2x gpu with vulkan works fine for me, i can load full ctx in total 32gb vram (16gb each)

here is my config for your reference:
"llama-cpp-qwen-3.5-35b-vision":

name: "llama-cpp-qwen-3.5-35b-vision"

cmd: |

"${llama-exec}" --model "D:\gguf\unsloth\Qwen3.5-35B-A3B-GGUF\Qwen3.5-35B-A3B-UD-Q4_K_L.gguf" \

--mmproj "D:\gguf\unsloth\Qwen3.5-35B-A3B-GGUF\mmproj-F32.gguf" \

--port ${PORT} \

--jinja \

--fit on \

--fit-target 1000 \

--tensor-split 1,1.2 \

--cache-type-k q8_0 \

--cache-type-v q8_0 \

--no-mmap \

--mlock \

--flash-attn on \

--split-mode row \

--device Vulkan0,Vulkan1 \

--parallel 1

ttl: 300

[-]

ea_man@reddit

thank you very much, that's good news, a lot of people still reports that only ROCm was able to run multi GPU.

[-]

Middle-Broccoli2702@reddit (OP)

Thank you everyone for your contributions!

[-]

reto-wyss@reddit

Two cards are not usually a problem even if they are large, as long as your motherboard has x8/x8 support and proper spacing between the slots.

I believe the X870 Taichi Creator board is good for that kind of thing. There are a few other decent options for AM5, but the Asrock one is the cheapest.

Make sure your chassis has extra space below the bottom slot because the card may overhang by 1.5 or 2 slots.

[-]

toooskies@reddit

Yep, there’s usually 1-2 boards per vendor that have two PCIE 5x slots, and they share bus bandwidth. Taichi, Crosshair, AI Top, Godlike.

[-]

Mountain_Patience231@reddit

Yes, I used to have a motherboard with only PCIe 16x and 4x slots. Once I changed it to the X870 Taichi, the upgrade was massive.

[-]

FishChillylly@reddit

i used to have a dual gpu setup and ended up with just have the beefy one stayed. it was a setup of a 4090 48G unofficial customized edition with custom loop water cooling system, and a lil A2000 12G that i only load it with some lil llms around 7B Q4 which i eventually gave up using.

[-]

brickout@reddit

Consumer gpus are completely fine and easy to cool since they almost always have good built in cooling. You can always add additional fans.

More important is power, pcie lanes, and of course a mobo with two x8-x16 slots and physical space. You can get around space with pcie risers, if necessary.

Pcie is shared between ssd and gpus. You should fine, but might have to run 1 card at x8. But you'll still get like 90% of the performance. Vram total is more important, of course.

Amd cpus are great.

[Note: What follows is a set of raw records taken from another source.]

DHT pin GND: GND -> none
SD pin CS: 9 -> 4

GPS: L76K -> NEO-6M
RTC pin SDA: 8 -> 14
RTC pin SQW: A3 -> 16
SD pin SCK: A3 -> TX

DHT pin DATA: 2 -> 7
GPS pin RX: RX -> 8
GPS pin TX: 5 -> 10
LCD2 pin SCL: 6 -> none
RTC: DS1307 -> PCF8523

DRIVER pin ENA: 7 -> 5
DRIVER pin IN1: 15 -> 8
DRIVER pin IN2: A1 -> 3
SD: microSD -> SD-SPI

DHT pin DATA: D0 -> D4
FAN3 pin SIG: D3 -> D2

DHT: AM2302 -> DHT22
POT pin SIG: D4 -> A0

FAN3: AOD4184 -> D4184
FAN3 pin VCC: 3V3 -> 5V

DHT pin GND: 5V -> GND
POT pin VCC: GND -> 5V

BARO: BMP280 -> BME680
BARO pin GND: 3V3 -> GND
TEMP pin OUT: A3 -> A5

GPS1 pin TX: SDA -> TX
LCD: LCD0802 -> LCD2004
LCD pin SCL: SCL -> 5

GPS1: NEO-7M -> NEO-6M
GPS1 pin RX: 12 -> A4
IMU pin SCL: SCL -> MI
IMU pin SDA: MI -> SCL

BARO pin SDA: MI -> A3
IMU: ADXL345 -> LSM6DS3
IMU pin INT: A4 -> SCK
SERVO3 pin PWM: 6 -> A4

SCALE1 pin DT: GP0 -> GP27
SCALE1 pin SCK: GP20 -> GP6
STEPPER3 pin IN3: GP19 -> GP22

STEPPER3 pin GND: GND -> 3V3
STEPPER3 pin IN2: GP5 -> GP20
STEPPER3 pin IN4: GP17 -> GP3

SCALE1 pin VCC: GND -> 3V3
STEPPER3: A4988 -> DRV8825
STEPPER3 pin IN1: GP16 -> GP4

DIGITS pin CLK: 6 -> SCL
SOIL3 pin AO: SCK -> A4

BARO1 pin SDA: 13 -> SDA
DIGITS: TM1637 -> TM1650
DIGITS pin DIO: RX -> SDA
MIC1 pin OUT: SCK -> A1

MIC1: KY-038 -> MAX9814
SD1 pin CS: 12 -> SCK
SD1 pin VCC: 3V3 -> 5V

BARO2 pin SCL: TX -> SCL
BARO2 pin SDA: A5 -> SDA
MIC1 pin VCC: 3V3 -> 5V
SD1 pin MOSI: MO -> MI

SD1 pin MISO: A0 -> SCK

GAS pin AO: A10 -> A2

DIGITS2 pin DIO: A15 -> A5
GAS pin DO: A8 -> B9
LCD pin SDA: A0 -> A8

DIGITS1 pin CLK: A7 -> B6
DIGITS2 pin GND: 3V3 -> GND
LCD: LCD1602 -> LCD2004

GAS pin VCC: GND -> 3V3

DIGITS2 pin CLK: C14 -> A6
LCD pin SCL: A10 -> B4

Amd gpu support is quickly getting better, but everything is built for nvidia of course.

I have multiple builds I'm playing with. I'm stuck on AM4 but it's been fine. 5900xt/64GB DDR4/titan rtx 24gb. 5600x3d/64/amd pro v620 32GB. Threadripper 3970/128GB/2x 3090, hoping to add 2 more 3090 soon.

I also have a setup with Intel arc b580.

I'm basically trying to learn how to deploy on any basic hardware platforms, including laptops and android.

[-]

AurumDaemonHD@reddit

Gpus get their dedicated lanes.

Nvme can be chipset or cpu, depends.

They share pcie as platform but have their own lanes usually. Depends on the board best check.

U should get 100% even on pcie 4 8x in inference. Problem is p2p drivers if u r going this route thiugh for nvidia.

1 pcie space between cards is ok for me.

Amd cpus are great unless they fry on asrock.

[-]

Signal_Ad657@reddit

Very interested to see what pops up in this chat. I haven’t seen a lot of multi GPU AMD builds here.